We just pull out something different every night. We don't have an explicit schedule of when they get what. That is not the way it happens in nature. Wolves eat whatever they can in the wild. They don't think "Oh, I had deer last night, so tonight I'm gonna catch me a rabbit!" But they do have variety. Whether that happens over a months time or a week, it balances out.


----------



## Maab (Nov 9, 2009)

danemama08 said:


> I find it helpful to have it laid out to really know what you are spending. That way you know you are making it as affordable as possible.
> 
> I highly recommending getting a fridge with a freezer, or just a freezer. We pull meat out for the dogs the night before and let it thaw out on the top all thru the next day.
> 
> ...


I wish I had space for a freezer... But I only have one dog and I hope be be able to manage it. 

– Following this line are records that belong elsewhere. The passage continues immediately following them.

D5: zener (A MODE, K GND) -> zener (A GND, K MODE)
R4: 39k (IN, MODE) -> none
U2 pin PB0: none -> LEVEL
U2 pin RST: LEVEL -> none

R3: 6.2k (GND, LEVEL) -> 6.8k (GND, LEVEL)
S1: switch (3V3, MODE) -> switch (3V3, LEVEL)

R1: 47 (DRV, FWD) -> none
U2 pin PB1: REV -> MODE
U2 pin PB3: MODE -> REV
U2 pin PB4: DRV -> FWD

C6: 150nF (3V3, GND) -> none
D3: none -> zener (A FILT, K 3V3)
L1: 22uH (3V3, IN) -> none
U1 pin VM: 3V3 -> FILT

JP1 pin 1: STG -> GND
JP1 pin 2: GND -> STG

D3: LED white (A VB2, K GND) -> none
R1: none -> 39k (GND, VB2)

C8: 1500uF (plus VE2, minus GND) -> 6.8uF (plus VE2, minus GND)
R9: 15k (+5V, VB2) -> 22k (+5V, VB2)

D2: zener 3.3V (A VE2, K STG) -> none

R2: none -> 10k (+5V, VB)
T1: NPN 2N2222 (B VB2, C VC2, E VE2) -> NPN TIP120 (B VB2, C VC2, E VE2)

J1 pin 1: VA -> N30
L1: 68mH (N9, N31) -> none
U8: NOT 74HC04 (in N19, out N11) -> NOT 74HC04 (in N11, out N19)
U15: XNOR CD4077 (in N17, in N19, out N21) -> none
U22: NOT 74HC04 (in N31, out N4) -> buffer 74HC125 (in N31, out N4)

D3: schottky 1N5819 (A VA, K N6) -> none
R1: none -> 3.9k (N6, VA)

A few times I gave to my giant schnauzer chicken leg+back in frozen state, what do you think about it? Is that safe? She seems to like it anyway. 

Also, I'd like to ask: when you guys say chicken back, does that include the leg as well? Wouldn't the back itself be too small?

Thanks


----------



## DaneMama (Jun 27, 2008)

Maab said:


> I wish I had space for a freezer... But I only have one dog and I hope be be able to manage it.
> 
> A few times I gave to my giant schnauzer chicken leg+back in frozen state, what do you think about it? Is that safe? She seems to like it anyway.
> 
> ...



We occasionally give the girls frozen meat...they just have to chew it a bit more to get it down LOL so it doesn't hurt in the slightest bit.

A chicken back is just that. No leg or wing. It might have a bit of organ meat on it, but its mostly bone and muscle meat. They don't weigh very much. Bailey the Dane could eat about 10 of them and have a full tummy LOL


----------



## oakley (Nov 18, 2009)

danemama08 said:


> The two danes are the only ones that eat twice a day, since they are roughly twice the size of the other two, or at least we hope Akasha will grow to full Dane potential LOL
> out.




So how often do the others eat? How many meals a day should I do for the 12 week pup? I've had her on 3 a day with kibble...


----------



## jdatwood (Apr 13, 2009)

The other 2 eat once a day. We fed Akasha 2-3 times a day as a puppy


----------



## Lynn In Tenn (Aug 20, 2009)

I feed my dogs 2x a day. Just my preference. Although I will be out of town next week for a few days and they will only get fed once a day while I'm gone. They probably won't like it, but they'll get over it:frown: They'll be so glad to see me when I get back they won't even remember how neglected they were:biggrin:
BTW. I don't think you'll ever go back to kibble again.


----------